→ Supplied text:
>> begin

Date of Report (Date of earliest event reported): November 22, 2016

SPX CORPORATION
(Exact name of registrant as specified in its charter)

Delaware
(State or other jurisdiction
of incorporation)
 
1-6948
(Commission
File Number)
 
38-1016240
(IRS Employer
Identification No.)

13320-A Ballantyne Corporate Place
Charlotte, North Carolina 28277
(Address of principal executive offices) (Zip Code)

Registrant’s telephone number, including area code (980) 474-3700

NOT APPLICABLE
(Former name or former address, if changed since last report)

Check the appropriate box below if the Form 8-K filing is intended to simultaneously satisfy the obligation of the registrant under any of the following provisions:

o Written communications pursuant to Rule 425 under the Securities Act (17 CFR 230.425)

o Soliciting material pursuant to Rule 14a-12 under the Exchange Act (17 CFR 240.14a-12)

o Pre-commencement communications pursuant to Rule 14d-2(b) under the Exchange Act (17 CFR 240.14d-2(b))

o Pre-commencement communications pursuant to Rule 13e-4(c) under the Exchange Act (17 CFR 240.13e-4(c))

 
 
 
 
 
 
 
 
 
 






Forward Looking Statements

Certain statements in this Form 8-K are forward-looking statements within the meaning of Section 21E of the Securities Exchange Act of 1934, as amended, and are subject to the safe harbor created thereby. Please read these results in conjunction with the SPX Corporation (“SPX”, the “Company”, “we”, or “our”) documents filed with the Securities and Exchange Commission, including the Company's annual reports on Form 10-K, and any amendments thereto, and quarterly reports on Form 10-Q. These filings identify important risk factors and other uncertainties that could cause actual results to differ from those contained in the forward-looking statements. Actual results may differ materially from these statements. The words “believe”, “expect”, “anticipate”, “project” and similar expressions identify forward-looking statements. Although the Company believes that the expectations reflected in its forward-looking statements are reasonable, it can give no assurance that such expectations will prove to be correct. In addition, estimates of future operating results are based on the Company's existing operations and complement of businesses, which are subject to change.

>> end

→ Record list:
>> begin

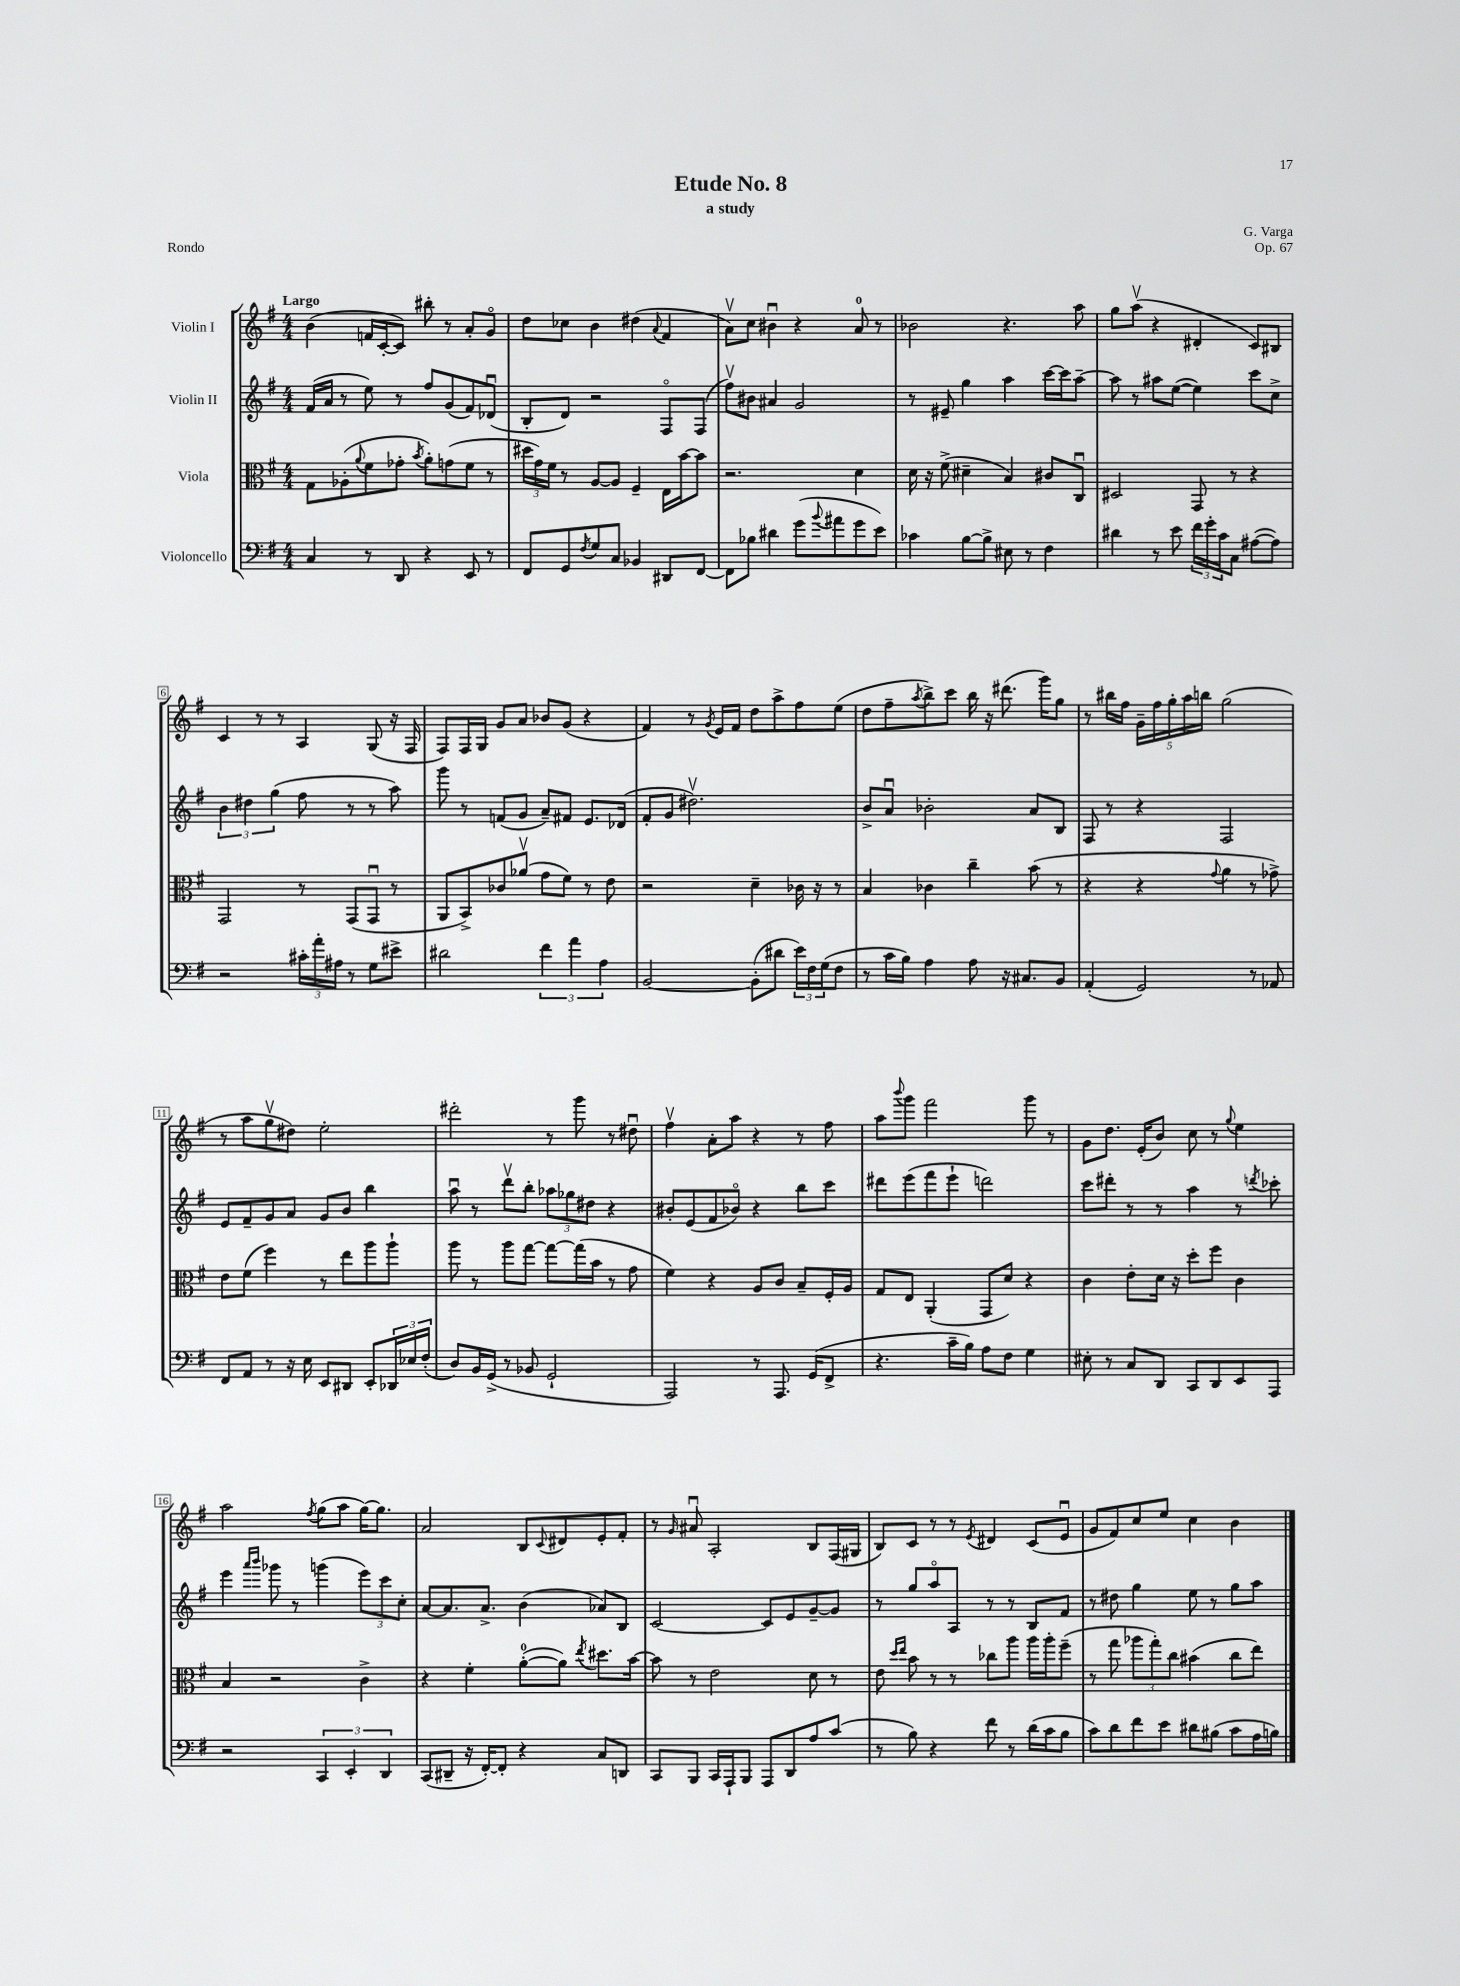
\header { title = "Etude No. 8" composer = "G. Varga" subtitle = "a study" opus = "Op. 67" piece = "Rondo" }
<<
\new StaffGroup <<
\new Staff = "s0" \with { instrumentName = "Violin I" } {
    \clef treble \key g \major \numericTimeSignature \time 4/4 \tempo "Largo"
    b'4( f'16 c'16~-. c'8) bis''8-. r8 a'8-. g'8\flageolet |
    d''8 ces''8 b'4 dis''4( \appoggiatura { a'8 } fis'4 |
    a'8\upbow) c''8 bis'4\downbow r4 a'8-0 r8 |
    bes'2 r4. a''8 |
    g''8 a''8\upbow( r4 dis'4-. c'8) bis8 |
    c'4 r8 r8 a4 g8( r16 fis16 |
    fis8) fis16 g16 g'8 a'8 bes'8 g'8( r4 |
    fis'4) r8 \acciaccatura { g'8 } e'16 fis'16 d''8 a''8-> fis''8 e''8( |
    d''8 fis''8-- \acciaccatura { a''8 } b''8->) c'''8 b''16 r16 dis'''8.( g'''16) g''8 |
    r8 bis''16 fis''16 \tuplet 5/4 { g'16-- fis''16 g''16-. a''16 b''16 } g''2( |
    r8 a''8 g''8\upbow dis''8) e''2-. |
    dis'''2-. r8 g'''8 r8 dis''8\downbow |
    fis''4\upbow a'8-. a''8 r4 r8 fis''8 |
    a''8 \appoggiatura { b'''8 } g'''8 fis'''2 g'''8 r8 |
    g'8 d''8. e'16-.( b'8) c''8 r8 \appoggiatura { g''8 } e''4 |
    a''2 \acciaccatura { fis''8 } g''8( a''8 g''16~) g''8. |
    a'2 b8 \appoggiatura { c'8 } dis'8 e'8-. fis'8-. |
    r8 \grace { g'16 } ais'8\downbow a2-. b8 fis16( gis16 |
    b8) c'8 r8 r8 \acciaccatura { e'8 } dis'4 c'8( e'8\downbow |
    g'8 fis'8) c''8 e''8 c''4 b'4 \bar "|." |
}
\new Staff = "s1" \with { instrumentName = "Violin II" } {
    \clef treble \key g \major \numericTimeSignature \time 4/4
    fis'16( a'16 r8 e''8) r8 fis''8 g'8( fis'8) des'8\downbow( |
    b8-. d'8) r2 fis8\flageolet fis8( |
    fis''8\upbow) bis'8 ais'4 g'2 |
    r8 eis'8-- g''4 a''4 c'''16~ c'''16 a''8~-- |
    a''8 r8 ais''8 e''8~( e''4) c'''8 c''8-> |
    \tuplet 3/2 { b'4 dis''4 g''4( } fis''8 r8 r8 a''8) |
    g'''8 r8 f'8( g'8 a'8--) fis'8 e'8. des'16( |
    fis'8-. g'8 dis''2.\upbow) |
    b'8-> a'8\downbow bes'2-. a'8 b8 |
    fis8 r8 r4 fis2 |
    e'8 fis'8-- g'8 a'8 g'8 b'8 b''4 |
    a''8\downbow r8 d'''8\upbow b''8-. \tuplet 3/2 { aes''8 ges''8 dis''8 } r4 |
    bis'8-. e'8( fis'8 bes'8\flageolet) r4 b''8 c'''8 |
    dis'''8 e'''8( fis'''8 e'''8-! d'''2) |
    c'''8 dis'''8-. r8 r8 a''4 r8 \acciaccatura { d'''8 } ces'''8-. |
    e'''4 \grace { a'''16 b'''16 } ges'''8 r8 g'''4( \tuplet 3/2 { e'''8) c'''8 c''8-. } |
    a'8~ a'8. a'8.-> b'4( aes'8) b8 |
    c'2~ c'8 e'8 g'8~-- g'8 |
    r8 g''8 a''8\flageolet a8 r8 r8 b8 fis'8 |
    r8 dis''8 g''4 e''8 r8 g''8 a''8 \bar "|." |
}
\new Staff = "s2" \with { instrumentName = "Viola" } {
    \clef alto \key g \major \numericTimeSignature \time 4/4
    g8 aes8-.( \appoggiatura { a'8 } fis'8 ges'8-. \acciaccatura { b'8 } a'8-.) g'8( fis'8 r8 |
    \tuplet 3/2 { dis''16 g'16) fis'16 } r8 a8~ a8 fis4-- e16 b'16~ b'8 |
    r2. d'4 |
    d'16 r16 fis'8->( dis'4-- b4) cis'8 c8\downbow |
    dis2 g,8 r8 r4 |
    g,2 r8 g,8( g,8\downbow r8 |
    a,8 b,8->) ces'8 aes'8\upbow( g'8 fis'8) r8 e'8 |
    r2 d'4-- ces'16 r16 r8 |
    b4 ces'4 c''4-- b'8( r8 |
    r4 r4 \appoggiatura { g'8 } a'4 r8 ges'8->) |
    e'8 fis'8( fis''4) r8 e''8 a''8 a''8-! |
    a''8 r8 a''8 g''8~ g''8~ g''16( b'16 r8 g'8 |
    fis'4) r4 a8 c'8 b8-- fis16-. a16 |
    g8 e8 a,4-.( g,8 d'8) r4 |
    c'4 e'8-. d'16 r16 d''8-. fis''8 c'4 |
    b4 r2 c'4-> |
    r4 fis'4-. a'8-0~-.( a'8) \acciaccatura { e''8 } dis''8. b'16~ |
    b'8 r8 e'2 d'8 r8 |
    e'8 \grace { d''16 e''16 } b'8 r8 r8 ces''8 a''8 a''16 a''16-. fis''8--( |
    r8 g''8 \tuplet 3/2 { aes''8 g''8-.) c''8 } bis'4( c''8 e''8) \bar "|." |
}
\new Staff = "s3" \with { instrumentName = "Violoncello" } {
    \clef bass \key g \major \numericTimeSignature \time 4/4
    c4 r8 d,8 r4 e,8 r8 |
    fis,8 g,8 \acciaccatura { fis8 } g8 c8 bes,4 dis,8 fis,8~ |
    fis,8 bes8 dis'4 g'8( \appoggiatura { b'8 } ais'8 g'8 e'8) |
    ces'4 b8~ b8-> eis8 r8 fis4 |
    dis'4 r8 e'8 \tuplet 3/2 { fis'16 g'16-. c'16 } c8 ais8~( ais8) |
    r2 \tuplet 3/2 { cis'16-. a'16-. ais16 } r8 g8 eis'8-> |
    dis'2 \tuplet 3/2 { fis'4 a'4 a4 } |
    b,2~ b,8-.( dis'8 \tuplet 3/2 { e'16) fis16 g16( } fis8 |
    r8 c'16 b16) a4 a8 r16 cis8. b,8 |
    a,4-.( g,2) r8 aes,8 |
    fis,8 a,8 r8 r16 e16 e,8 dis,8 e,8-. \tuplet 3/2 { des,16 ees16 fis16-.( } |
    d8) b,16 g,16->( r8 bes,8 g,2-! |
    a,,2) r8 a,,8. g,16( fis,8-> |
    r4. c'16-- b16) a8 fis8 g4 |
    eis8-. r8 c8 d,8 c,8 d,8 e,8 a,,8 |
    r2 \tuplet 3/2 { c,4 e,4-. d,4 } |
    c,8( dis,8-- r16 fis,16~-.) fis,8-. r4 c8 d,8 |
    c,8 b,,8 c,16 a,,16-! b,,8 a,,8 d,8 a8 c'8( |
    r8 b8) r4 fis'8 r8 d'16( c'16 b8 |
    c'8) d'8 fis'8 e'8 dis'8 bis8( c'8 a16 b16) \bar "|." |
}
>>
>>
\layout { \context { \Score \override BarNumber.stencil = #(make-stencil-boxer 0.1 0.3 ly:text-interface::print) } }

>> end

Rewrite the SPX Corporation filing from "13320-A Ballantyne Corporate" to "(17 CFR 240.14a-12)", putting "Solicitation material" in place of "Soliciting material".

13320-A Ballantyne Corporate Place
Charlotte, North Carolina 28277
(Address of principal executive offices) (Zip Code)

Registrant’s telephone number, including area code (980) 474-3700

NOT APPLICABLE
(Former name or former address, if changed since last report)

Check the appropriate box below if the Form 8-K filing is intended to simultaneously satisfy the obligation of the registrant under any of the following provisions:

o Written communications pursuant to Rule 425 under the Securities Act (17 CFR 230.425)

o Solicitation material pursuant to Rule 14a-12 under the Exchange Act (17 CFR 240.14a-12)